F1 mechanics also get to perform one of the most iconic jobs in racing – the pitstops. It is the guys who worked into the night to get the car ready who will put on the overalls and the helmets and wait patiently for their driver to arrive. It takes a nerve of steel to stay calm and focussed as a racing car and racing driver approach you at 80km/h, on the limit and to still stay composed enough to change the wheels in less than 3 seconds. This is an incredible and well practiced skill which many of the engineers, including myself, could never do. This is where the guys earn their money.

Away from the circuit, the mechanics will be responsible for stripping the cars down for checking and then rebuilding them in time for the next race.

Brains and the Brawn

In summary, if you are a thinker, an inventor or a boffin then you are most likely to want to be an engineer in F1. If you are practical person, someone who can make things work or fix them where other fall short then you are likely to be a F1 mechanic. Each role has their privilege and glamour but they are generally 2 distinct groups of skill sets who complement each other to produce a working race team.

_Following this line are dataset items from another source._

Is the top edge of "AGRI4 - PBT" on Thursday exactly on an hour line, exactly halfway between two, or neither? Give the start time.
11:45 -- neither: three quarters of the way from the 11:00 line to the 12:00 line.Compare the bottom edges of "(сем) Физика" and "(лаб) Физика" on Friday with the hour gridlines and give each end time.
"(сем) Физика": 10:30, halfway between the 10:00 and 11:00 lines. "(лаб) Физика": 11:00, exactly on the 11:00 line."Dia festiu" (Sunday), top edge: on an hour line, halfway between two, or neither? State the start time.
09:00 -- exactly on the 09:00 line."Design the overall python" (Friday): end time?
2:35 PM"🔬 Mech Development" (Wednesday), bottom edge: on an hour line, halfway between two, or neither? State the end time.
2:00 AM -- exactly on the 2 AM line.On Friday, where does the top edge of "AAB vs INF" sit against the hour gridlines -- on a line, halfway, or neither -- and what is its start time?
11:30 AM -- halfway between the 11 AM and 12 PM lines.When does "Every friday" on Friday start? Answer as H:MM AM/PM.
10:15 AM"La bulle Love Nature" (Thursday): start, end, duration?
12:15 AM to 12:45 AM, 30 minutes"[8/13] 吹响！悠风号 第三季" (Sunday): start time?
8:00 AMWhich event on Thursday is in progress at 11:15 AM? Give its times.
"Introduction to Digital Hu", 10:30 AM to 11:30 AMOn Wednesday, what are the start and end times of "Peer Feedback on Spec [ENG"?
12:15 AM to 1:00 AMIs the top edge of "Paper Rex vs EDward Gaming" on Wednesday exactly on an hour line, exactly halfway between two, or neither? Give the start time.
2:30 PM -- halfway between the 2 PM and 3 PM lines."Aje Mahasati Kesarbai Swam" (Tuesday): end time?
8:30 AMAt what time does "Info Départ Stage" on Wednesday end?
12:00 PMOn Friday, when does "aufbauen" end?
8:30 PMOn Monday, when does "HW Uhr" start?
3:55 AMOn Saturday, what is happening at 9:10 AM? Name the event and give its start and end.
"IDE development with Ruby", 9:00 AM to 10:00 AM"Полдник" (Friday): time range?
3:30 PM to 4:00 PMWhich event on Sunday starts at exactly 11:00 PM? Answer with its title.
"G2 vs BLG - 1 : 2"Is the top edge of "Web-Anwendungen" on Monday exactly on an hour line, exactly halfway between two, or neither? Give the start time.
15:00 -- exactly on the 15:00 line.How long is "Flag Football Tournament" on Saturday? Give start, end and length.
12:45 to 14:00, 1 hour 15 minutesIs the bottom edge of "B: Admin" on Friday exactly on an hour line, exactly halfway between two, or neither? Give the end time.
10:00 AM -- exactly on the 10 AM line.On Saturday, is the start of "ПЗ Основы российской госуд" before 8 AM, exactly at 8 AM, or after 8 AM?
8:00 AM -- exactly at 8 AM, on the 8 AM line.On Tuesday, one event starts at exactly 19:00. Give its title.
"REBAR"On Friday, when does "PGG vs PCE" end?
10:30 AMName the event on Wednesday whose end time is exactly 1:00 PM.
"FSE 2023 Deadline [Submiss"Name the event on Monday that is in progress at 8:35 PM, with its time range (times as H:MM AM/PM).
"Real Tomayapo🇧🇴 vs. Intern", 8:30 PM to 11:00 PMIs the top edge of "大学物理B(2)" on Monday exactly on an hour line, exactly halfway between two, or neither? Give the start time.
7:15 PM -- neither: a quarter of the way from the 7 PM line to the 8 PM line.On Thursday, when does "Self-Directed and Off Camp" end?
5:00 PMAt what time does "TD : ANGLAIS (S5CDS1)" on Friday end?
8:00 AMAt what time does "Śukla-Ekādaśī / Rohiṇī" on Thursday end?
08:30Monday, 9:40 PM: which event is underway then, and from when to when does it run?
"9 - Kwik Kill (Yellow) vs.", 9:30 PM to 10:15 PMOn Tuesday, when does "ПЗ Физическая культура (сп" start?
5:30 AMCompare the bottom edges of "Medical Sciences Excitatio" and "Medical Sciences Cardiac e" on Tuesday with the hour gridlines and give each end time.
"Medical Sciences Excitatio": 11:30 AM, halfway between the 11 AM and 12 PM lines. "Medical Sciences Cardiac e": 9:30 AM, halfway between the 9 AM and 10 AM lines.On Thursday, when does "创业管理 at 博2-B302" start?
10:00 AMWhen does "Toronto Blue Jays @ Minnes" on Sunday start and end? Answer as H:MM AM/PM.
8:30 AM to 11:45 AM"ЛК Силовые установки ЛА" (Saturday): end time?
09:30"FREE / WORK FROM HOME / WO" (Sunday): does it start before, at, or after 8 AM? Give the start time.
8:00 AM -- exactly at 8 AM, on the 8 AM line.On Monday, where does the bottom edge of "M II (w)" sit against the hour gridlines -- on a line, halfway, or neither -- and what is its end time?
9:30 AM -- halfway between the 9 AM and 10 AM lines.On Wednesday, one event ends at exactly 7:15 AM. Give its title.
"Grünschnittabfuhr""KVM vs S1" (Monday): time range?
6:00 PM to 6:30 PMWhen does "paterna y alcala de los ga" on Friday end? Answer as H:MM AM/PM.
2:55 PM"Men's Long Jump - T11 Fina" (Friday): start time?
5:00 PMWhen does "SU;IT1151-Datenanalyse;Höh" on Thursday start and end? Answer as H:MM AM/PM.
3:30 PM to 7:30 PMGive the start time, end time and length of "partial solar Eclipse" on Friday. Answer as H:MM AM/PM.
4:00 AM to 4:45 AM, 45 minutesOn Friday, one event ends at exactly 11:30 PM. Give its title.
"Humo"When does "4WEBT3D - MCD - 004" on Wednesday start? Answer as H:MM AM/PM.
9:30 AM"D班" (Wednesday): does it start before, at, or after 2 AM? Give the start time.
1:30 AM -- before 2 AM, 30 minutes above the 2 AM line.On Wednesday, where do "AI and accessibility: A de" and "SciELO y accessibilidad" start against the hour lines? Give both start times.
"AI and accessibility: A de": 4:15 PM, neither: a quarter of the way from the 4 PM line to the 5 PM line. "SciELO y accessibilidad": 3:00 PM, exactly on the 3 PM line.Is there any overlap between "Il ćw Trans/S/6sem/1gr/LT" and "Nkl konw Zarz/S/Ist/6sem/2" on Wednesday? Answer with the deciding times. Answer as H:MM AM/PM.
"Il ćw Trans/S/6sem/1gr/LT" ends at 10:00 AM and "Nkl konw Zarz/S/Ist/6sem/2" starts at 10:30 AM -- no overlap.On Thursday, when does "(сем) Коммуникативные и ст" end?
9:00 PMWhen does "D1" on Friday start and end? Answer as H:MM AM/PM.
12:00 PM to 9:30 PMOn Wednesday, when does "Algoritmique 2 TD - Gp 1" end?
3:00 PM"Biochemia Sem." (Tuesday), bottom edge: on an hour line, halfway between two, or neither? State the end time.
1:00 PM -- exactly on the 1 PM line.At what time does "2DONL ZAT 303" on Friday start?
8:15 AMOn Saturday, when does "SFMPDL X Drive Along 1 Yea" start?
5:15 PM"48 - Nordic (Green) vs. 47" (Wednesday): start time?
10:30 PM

The engineers will normally be degree qualified, studying at university whereas the mechanics will have a more practical background, often having been to college but will normally have to build up their experience in other companies or race series prior to getting involved in F1.

Keep in touch

If you are interested in a career in Formula 1 or want to learn more about how you can get involved, take a look through my list of frequently asked questions or read through some of my other recent posts. Keep checking my blog for new articles or use the follow form on the home page to be kept up to date by email. I have started to publish a full list of F1 job role descriptions, detailing what the day to day duties of a designer, aerodynamicist, data engineer and many other people who make up an F1 team really are. If there is something specific you want to know, add a comment to this post. Just bear in mind that I get a lot of comments on the site now and I can’t guarantee to answer all questions. Please check my frequently asked questions or other people’s comments as your query may have already been answered.

You can also follow me on Twitter @Work_in_F1.


  1. hi
    i am shashwat i have done my masters in automotive engineering and want to start career in racing not specifically f1 only. how could i get in?

    1. Hi

      That is a big question to answer in one comment. The existence of my blog is to answer that and I have written over 40 posts and 60,000 words on the subject… Follow my blog and hopefully I can answer your question bit by bit

      Good luck

  2. To be a mechanic you wouldn’t have to get a mechanical engineering degree? Or would you?

    nazareno bustamante
    1. Hi

      No, most mechanics would not have a degree and it is certainly not needed

  3. I really appreciate the time that you take for us so we can know more about how really works the F1. I would really like to be part of F1 some day. And can you tell me please how the women are treated in these world? #Cheers 🙂

    1. Hi Martha

      You are more rare than men for sure but its a good life for women too!!

  4. Very good post! As per usual.
    From my experience, if you are working in a small team in F1 or a different championship you are likely to have more than one role. Its is because of my experience that i believe every data engineer for example is a half decent mechanic. To understand how much fuel is selected for the race you need to understand how most (if not all) parts work in the fuel system; to select the appropiate compound of tyres, you will need to know how much force, your motion ratios, specific stifnesses and so on go through your suspension, wheels, upright, etc.
    I recommend keeping things simple, if you wish to work in F1 but don’t know which route to go (mechanic, any type of trackside engineer or factory-based engineer), then start of with volunteering at motorsports team to be a mechanic while also keeping up with your studies and following a career path. Also who you know is almost more important than who you are.